[Consegna] Prosegua il testo sul mercato indipendente dei ricambi auto, riprendendo subito dopo la sua ultima frase.

[Testo]
--------------------

Per quanto riguarda la parte a valle, cioè le officine, ho anche in questo caso un’opinione che discorda leggermente dalla generalità. Gli operatori del mercato indipendente e quello dell’originale si sentono oggi in competizione. Questa è una situazione che deriva dal tipo di mercato che abbiamo in Italia, in cui questi due soggetti sono effettivamente in contrasto.
Se però i due attori dialogassero di più, potrebbe esserci una maggiore integrazione, con vantaggi per tutti. Mi spiego meglio: oggi, se un cliente si presenta in una concessionaria, di qualunque marchio, con l’auto ferma a causa di un guasto a un componente specifico, come il radiatore (particolare che tiene ferma la vettura), ebbene, è costretto ad aspettare, poiché nessuna concessionaria tiene quel tipo di prodotto a stock. Il mercato indipendente, viceversa, può fornire lo stesso prodotto, di qualità originale, istantaneamente. La conclusione è quindi che le concessionarie, come avviene in molti paesi europei, potrebbero attingere dal mercato indipendente.
Personalmente poi, non ho molto timore del mercato originale: in primo luogo, infatti, le case auto hanno strutture di grandi dimensioni e questo le porta a essere poco agili sul mercato; inoltre, devono ammortizzare alti costi di ricereca, sviluppo e gestione, ragion per cui un distributore indipendente rimarrà sempre competitivo dal punto di vista del prezzo nei loro confronti.

Un prezzo che però, secondo molti, continua a scendere, il tutto a discapito del margine. Anche voi sentite questa problematica?
Purtroppo il margine delle aziende indipendenti è destinato a calare quotidianamente. È sufficiente confrontare il margine di oggi rispetto a qualche anno fa, per rendersi conto che ci sono differenze di diversi punti percentuali. Per contro, aumentano continuamente i costi di gestione.
Basti pensare all’esplosione dei codici che è avvenuta negli ultimi anni: se una volta il radiatore di una 127 o di una 124 andava bene per anni, oggi ogni modello di auto ha tre o quattro radiatori, e ogni anno vengono immessi sul mercato centinaia di nuove vetture.
In questo frangente, per noi, poter contare su un’azienda di produzione che fa parte del gruppo, significa avere una buona flessibilità, sia sui prodotti sia sul prezzo. In questo modo possiamo concentrare le nostre attività sui prodotti che fanno più volume, anche se quello che una volta era l’80/20 (cioè 80% del fatturato con il 20% dei codici n.d.r.) è divenuto un’utopia, diciamo che è più realistico parlare di 50/50!
Ovviamente se esistesse una contromossa ideale a questi problemi la applicherebbero tutti. Noi abbiamo provato innanzitutto a organizzare meglio l’azienda: migliorando più che altro l’efficienza attraverso investimenti in nuove tecnologie, come l’inserimento di una gestione di magazzino con codice a barre, che a breve diventerà completamente automatica.
Un’altra strategia che abbiamo messo in pratica è stata quella di cercare nuove fonti alternative di acquisizione di prodotti, ma soprattutto nuovi mercati.

--------------------

[Dati archiviati]
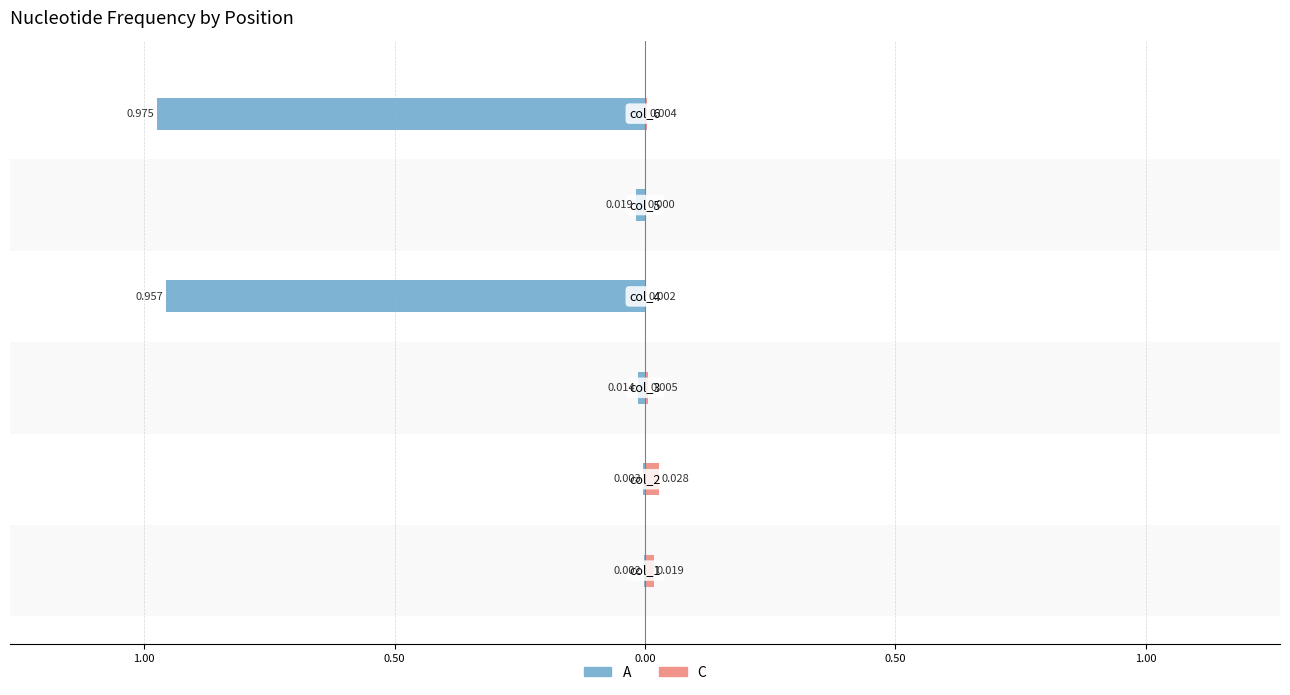

Are the bars grouped side by side (vs. stacked)?

Yes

--------------------

[Risposta]
La nostra fabbrica di produzione che rifornisce il mercato europeo è, infatti, in Venezuela, mentre per migliorare le vendite abbiamo creato da poco una nuova azienda in Cina. La differenza, anche in questo caso, rispetto ad altri attori dell’aftermarket europeo, è che la produzione cinese non avrà il compito di approvvigionare quello italiano, ma di vendere direttamente al mercato cinese: in questo modo potremmo aprire un nuovo mercato, magari fornendo anche qualche primo impianto.

La maniera tradizionale di aprirsi canali in mercati stranieri è, storicamente, la partecipazione alle fiere.
Oggi, che il calendario fieristico è sempre più fitto, come scegliete gli appuntamenti cui partecipare?
Frig Air ha sempre creduto nelle fiere, tuttavia oggi ce ne sono troppe. La stessa Automechanika, che oggi è l’unica vera fiera di riferimento del settore, sta proponendo molti appuntamenti in vari paesi, ma in questo caso di tratta più della vendita di un marchio, non necessariamente della fiera stessa.
Le fiere stanno perdendo la loro anima originaria, cioè quella di momento di incontro ed esposizione del prodotto.
In questo anche l’Italia rappresenta un’anomalia. È impensabile che il secondo paese europeo per produzione di ricambi non abbia una fiera propria di settore. Ancora peggio, se possibile, averne due: Autopromotec, che sembrava essere la fiera di riferimento e oggi anche Roma. Questo significa che il sistema paese non è stato in grado di creare una sinergia nazionale, perché una seconda fiera toglie comunque risorse.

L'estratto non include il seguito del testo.